Dataset entries
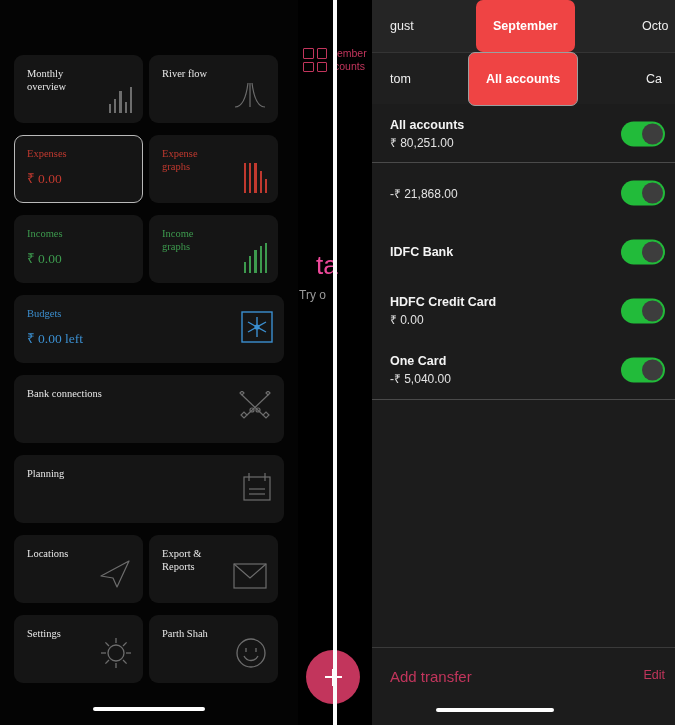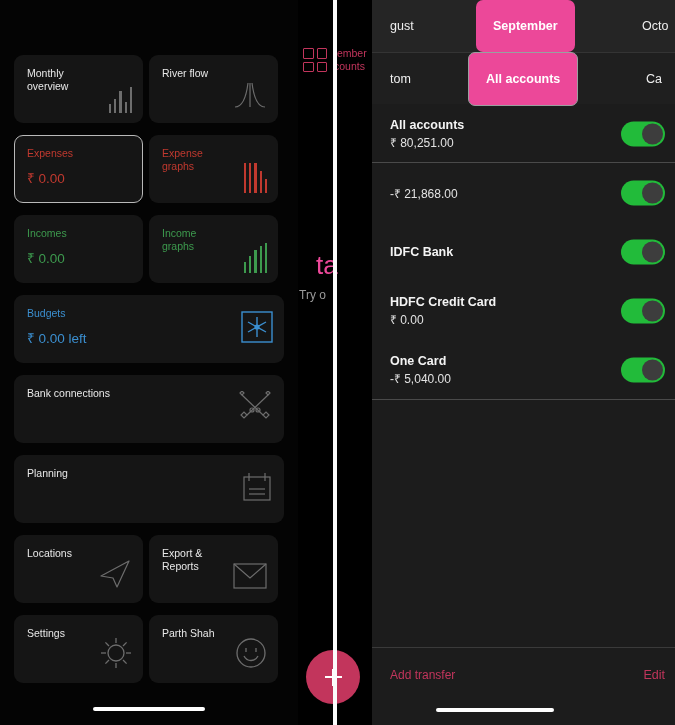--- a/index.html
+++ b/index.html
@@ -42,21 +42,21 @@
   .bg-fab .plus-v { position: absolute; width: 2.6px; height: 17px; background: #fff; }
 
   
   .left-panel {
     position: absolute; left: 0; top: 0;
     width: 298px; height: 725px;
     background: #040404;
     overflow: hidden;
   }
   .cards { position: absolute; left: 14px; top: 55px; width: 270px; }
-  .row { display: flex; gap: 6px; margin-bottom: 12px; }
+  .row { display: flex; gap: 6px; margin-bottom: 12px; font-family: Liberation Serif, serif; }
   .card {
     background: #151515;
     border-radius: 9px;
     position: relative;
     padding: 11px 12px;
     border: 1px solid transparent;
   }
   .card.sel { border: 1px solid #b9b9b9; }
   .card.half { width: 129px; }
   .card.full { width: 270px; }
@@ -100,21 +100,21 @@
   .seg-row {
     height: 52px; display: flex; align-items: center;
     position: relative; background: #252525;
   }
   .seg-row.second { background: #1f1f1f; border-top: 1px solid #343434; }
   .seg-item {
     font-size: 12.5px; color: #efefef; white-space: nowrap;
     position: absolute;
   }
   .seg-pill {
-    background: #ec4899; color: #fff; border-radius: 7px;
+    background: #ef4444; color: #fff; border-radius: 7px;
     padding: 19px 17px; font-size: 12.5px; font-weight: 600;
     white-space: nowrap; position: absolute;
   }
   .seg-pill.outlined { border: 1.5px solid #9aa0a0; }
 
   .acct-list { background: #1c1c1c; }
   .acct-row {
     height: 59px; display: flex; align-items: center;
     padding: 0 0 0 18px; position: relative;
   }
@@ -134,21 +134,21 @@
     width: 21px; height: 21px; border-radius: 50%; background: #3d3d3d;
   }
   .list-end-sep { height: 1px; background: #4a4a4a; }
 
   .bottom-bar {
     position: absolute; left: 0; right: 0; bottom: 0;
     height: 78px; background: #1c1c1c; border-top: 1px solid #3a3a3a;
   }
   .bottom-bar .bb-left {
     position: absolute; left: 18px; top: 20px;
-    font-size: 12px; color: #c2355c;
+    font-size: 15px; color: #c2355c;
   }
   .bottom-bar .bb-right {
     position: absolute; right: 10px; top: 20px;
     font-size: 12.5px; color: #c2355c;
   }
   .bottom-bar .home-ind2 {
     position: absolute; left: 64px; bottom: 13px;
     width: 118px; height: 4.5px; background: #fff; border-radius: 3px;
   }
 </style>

WHAT YOU SHOULD DO: The lines needed are those in the data above that hold the string "size"; copy each of them.

ANSWER SECTION:
     font-size: 12.5px; color: #efefef; white-space: nowrap;
     padding: 19px 17px; font-size: 12.5px; font-weight: 600;
-    font-size: 12px; color: #c2355c;
+    font-size: 15px; color: #c2355c;
     font-size: 12.5px; color: #c2355c;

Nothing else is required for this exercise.